Groep 3: bewerkte voedingsmiddelen Dit zijn voedingsmiddelen die zijn samengesteld uit verschillende ingrediënten uit de eerste twee groepen. Het gaat hier meestal om een beperkt aantal ingrediënten die een bewerkingsproces, zoals koken, hebben ondergaan. Typische voorbeelden van producten binnen deze categorie zijn kaas, gezouten of gerookt vlees, onverpakt vers brood of ingeblikte groenten.
Groep 4: ultrabewerkte voedingsmiddelen Deze categorie omvat producten die door middel van industriële processen zijn samengesteld. Zij omvatten vaak vijf of meer ingrediënten. Het oorspronkelijke voedingsmiddel uit groep 1 is hier niet meer of nog maar in beperkte mate aanwezig. Ook bevatten ze vaak additieven zoals kleurstoffen of smaakstoffen. Voorbeelden van ultrabewerkte producten zijn frisdrank, sauzen, koekjes, chips, bereid vlees, bepaalde vleesvervangers en sommige kant-en-klare maaltijden.
Is ultrabewerkt altijd ongezond?
Ultrabewerkte voedingsmiddelen worden geregeld gelinkt aan een verhoogd risico op obesitas, diabetes type 2, hart- en vaatziekten en bepaalde soorten kanker. Een veelvoorkomend misverstand is evenwel dat ultrabewerkte voeding per definitie ongezond zou zijn. De classificatie zegt namelijk niets over de voedingswaarde en de toegevoegde waarde van een product voor bepaalde consumenten.
Binnen de groep ultrabewerkte voedingsmiddelen vallen bijvoorbeeld ook lactosevrije melk. Bovendien kunnen bepaalde bewerkingsprocessen de kwaliteit, voedingswaarde en voedselveiligheid verbeteren. Zo krijgen producten door extrusie – een proces
waarbij ingrediënten onder druk en hitte door een matrijs worden geperst – een luchtige en krokante structuur. Dat maakt producten vaak makkelijker verteerbaar en helpt om de smaak en het aroma te behouden, zodat minder vet of suiker nodig is. Denken we maar aan krokante ontbijtgranen en sommige babyvoeding.

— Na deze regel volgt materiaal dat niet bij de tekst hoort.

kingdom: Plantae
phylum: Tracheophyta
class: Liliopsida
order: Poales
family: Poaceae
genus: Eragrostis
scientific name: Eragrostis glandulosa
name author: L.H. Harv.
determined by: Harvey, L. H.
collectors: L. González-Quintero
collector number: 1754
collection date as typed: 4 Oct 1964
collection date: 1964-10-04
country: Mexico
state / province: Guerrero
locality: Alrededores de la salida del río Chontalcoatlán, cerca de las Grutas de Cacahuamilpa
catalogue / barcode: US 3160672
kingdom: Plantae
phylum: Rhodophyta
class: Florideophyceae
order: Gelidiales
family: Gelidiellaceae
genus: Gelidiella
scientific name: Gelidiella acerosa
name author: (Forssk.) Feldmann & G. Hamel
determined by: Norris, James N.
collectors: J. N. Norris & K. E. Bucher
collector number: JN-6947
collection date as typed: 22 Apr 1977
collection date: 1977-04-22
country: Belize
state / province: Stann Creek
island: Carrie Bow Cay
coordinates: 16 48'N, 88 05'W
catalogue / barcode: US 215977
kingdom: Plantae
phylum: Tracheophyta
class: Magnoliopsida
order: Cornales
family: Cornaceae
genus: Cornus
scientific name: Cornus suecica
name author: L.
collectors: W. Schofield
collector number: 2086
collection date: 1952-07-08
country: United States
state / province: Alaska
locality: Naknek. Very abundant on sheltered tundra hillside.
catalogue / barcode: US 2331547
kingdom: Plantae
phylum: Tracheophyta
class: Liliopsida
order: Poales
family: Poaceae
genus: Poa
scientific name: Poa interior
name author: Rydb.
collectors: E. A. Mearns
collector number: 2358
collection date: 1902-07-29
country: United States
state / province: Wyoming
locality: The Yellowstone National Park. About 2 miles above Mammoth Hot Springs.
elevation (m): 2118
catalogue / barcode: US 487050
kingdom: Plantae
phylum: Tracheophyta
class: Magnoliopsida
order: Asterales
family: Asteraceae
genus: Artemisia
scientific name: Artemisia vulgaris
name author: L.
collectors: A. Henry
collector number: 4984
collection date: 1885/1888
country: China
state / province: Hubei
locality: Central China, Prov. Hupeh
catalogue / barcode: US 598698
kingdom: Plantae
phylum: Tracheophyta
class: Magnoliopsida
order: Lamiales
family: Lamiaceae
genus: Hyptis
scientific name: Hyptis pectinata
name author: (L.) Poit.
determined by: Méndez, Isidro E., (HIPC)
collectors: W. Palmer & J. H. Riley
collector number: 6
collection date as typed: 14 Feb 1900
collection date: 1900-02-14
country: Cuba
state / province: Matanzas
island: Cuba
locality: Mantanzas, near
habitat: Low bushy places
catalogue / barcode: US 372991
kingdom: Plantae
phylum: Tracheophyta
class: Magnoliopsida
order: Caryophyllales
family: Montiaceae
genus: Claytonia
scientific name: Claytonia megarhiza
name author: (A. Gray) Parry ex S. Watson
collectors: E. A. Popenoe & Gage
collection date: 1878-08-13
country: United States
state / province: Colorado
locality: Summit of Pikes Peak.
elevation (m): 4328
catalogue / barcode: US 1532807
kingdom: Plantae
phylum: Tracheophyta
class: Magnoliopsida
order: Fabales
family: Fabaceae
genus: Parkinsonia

Samengevat is het verstandig om binnen een gezonde levensstijl zoveel mogelijk voor producten binnen de eerste drie categorieën te gaan. Toch hoeven ultrabewerkte voedingsmiddelen niet helemaal uit de voorraadkast, koelkast of diepvries gebannen te worden, zeker niet als ze voor de consument in kwestie specifieke voordelen kunnen opleveren.
Diepgevroren vis: een gezonde en duurzame keuze
Een mooi voorbeeld van een minimaal bewerkt voedingsmiddel binnen de eerste NOVA-klasse is diepgevroren vis. Pittman Seafoods gebruikt bovendien de IQF-technologie (Individually Quick Frozen), waarbij vis individueel en snel wordt ingevroren. Deze methode voorkomt de vorming van grote ijskristallen en behoudt de moleculaire structuur van de vis (lees ook onze blog: ‘De man die de diepgevroren vis en zeevruchten uitvond’).
Hierdoor blijven de vorm, kleur, geur, smaak én voedingswaarden behouden na ontdooiing. Omdat deze technologie het mogelijk maakt om de vis in afzonderlijke porties in te vriezen, heeft de consument de mogelijkheid om precies de hoeveelheid te gebruiken die hij of zij nodig heeft. De rest kan gewoon terug in het vriesvak. Dat betekent ook minder verspilling en een vermindering van de afvalberg. Daardoor is diepgevroren vis niet alleen een gezonde, maar ook een duurzame en gebruiksvriendelijke keuze.